The Birmingham Mail reports that only three West Midlands cyclists have been fined for jumping red lights in the last three years. West Midlands Police Commissioner David Jamieson has said he will raise the matter with senior officers after it was suggested that the law was not being enforced.
One fixed-penalty notice for failing to comply with traffic signs and signals was given out in 2014/15, two in 2013/14, and none at all in 2012/13. Fines handed out for cycling on the pavement have also fallen from 17 in 2012/13 and seven in 2013/14 to none in 2014/15.

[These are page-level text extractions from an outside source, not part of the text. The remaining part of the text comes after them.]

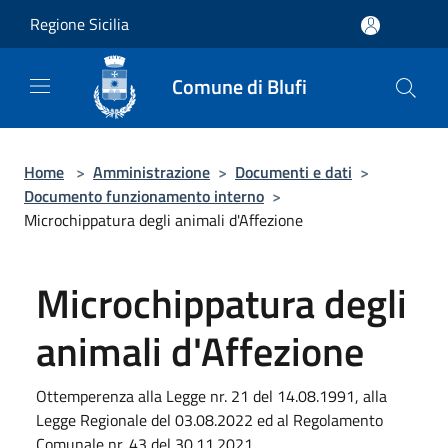
Salta al contenuto principale
Regione Sicilia
Comune di Blufi
Home
>
Amministrazione
>
Documenti e dati
>
Documento funzionamento interno
>
Microchippatura degli animali d'Affezione
Microchippatura degli
animali d'Affezione
Ottemperenza alla Legge nr. 21 del 14.08.1991, alla
Legge Regionale del 03.08.2022 ed al Regolamento
Comunale nr. 43 del 30.11.2021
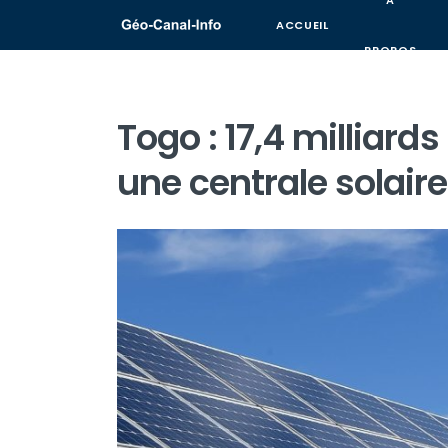
A
ACCUEIL
PROPOS
Togo : 17,4 milliard
une centrale solair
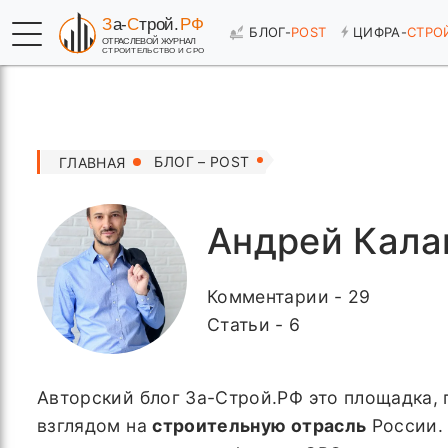
БЛОГ-
POST
ЦИФРА-
СТРО
БЛОГ – POST
ГЛАВНАЯ
Андрей Кала
Комментарии - 29
Статьи - 6
Авторский блог За-Строй.РФ это площадка, 
взглядом на
строительную отрасль
России. 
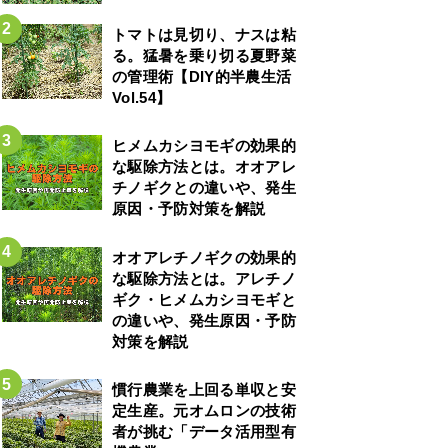
トマトは見切り、ナスは粘
る。猛暑を乗り切る夏野菜
の管理術【DIY的半農生活
Vol.54】
ヒメムカシヨモギの効果的
な駆除方法とは。オオアレ
チノギクとの違いや、発生
原因・予防対策を解説
オオアレチノギクの効果的
な駆除方法とは。アレチノ
ギク・ヒメムカシヨモギと
の違いや、発生原因・予防
対策を解説
慣行農業を上回る単収と安
定生産。元オムロンの技術
者が挑む「データ活用型有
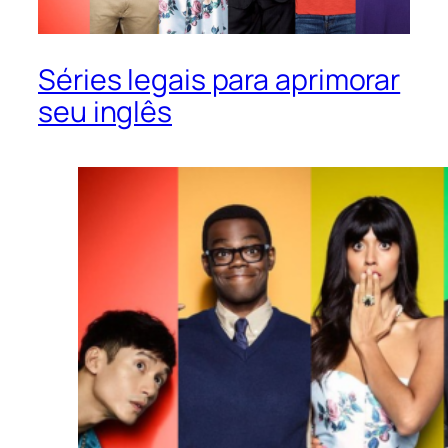
Séries legais para aprimorar
seu inglês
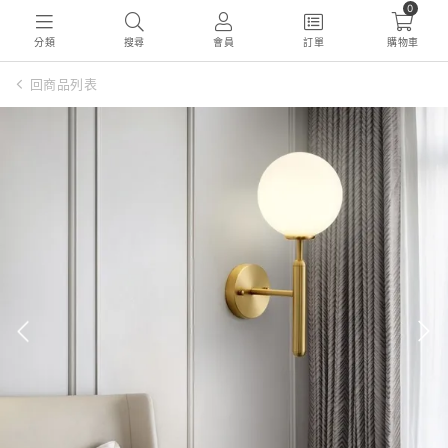
0
分類
搜尋
會員
訂單
購物車
回商品列表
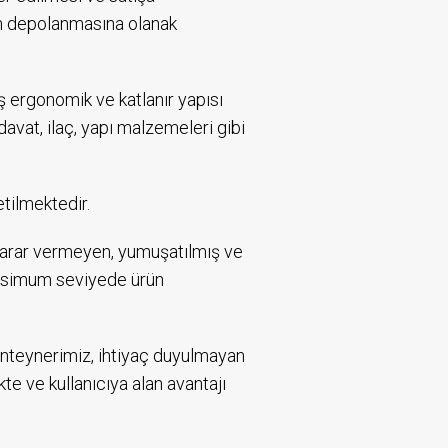
ün depolanmasına olanak
ş ergonomik ve katlanır yapısı
rdavat, ilaç, yapı malzemeleri gibi
etilmektedir.
zarar vermeyen, yumuşatılmış ve
aksimum seviyede ürün
konteynerimiz, ihtiyaç duyulmayan
e ve kullanıcıya alan avantajı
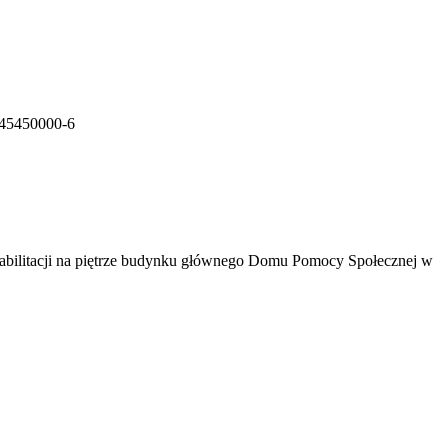
 45450000-6
habilitacji na piętrze budynku głównego Domu Pomocy Społecznej w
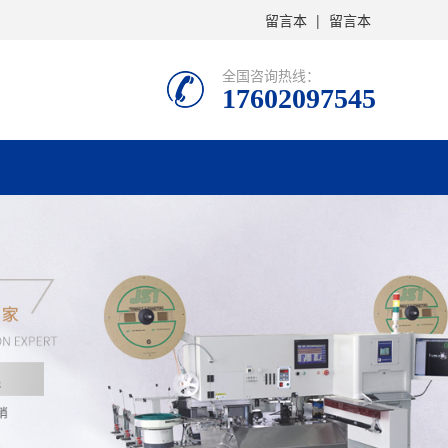
留言本
|
留言本
全国咨询热线：
17602097545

Jamieson said he would speak to senior officers to see whether there was a problem. “Road safety laws are for everyone. All road users, whether they are cyclists, motorists or pedestrians, need to follow the rules. We all share the roads and need to respect each other when using them.”
David Cox, the chairman of CTC, the national cycling charity, contrasted the figures with those for London, where 4,000 fixed penalty notices were handed out for going through on red or ignoring other road signs in 2013 alone.

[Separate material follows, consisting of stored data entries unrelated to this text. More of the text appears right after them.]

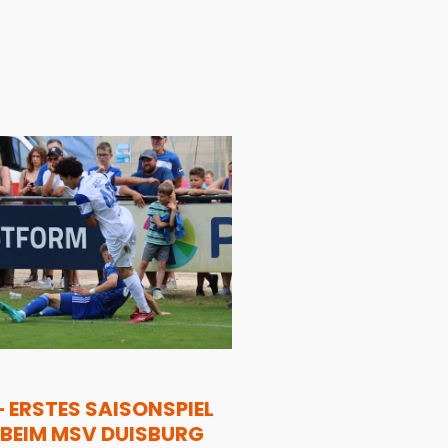
– ERSTES SAISONSPIEL
BEIM MSV DUISBURG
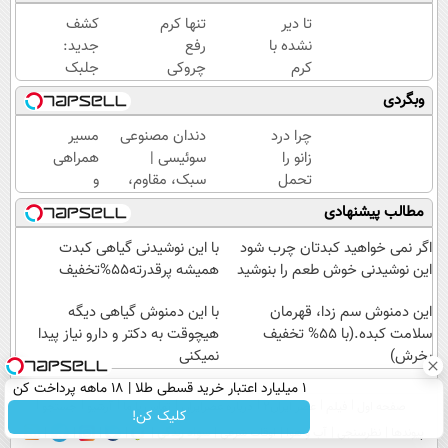
تا دیر
تنها کرم
کشف
نشده با
رفع
جدید:
کرم
چروکی
جلبک
ضدچروک
که
اسپیرولینا
وبگردی
جلبک
مجوز
پیری را
پوستتو
رسمی
متوقف
چرا درد
دندان مصنوعی
مسیر
صاف و
وزارت
می
زانو را
سوئیسی |
همراهی
آینه ای
بهداشت
کند50%تخفیف
تحمل
سبک، مقاوم،
و
کن!
دارد
می‌کنی؟
طبیعی! ویزیت
گزارش
مطالب پیشنهادی
خیلی
رایگان+پرداخت
عملکرد
ساده
اقساطی😍
گروه
اگر نمی خواهید کبدتان چرب شود
با این نوشیدنی گیاهی کبدت
درمنزل
اسنپ
این نوشیدنی خوش طعم را بنوشید
همیشه پرقدرته55%تخفیف
درمانش
در
کن
این دمنوش سم زدا، قهرمان
۱۴۰۴
با این دمنوش گیاهی دیگه
سلامت کبده.(با 55% تخفیف
هیچوقت به دکتر و دارو نیاز پیدا
بخرش)
نمیکنی
۱ میلیارد اعتبار خرید قسطی طلا | ۱۸ ماهه پرداخت کن
صفحه اول
فیلم
عصر ایران۲
درباره عصرایران
تماس با ما
آرشیو
جستجو
کلیک کن!
پیوندها
نظرسنجی
آب و هوا
اوقات شرعی
سواد زندگی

Cox said that police there had responded to red light jumping being perceived as a major problem by cracking down on it. “Cycling in London is very different to Birmingham and the West Midlands. You often see cyclists in London jumping the lights.”
He also said that the cyclists jumping red lights was less a safety issue and more ‘an act of discourtesy to others’. “There are far more dangerous things on the roads – driving with mobile phones, texting while driving for example.”
Last week we reported how San Francisco cyclists brought traffic to a halt by stopping at every red light and crossing in response to a police crackdown on red light jumping. Riding in single file during evening rush hour, riders approached every stop line as cars must do, coming to a complete halt and only moving forward when they had the right of way – their point being that bikes shouldn't be treated the same as cars as they don't present the same dangers.
Protesters are calling for the city, and California as a whole, to adopt the Idaho Stop law. Introduced in 1982, the law permits cyclists to treat stop signs as give way signs, and red lights as stop signs, allowing them to proceed if the junction is clear. This means that cyclists can clear the junction more quickly and it is said to increase rider safety.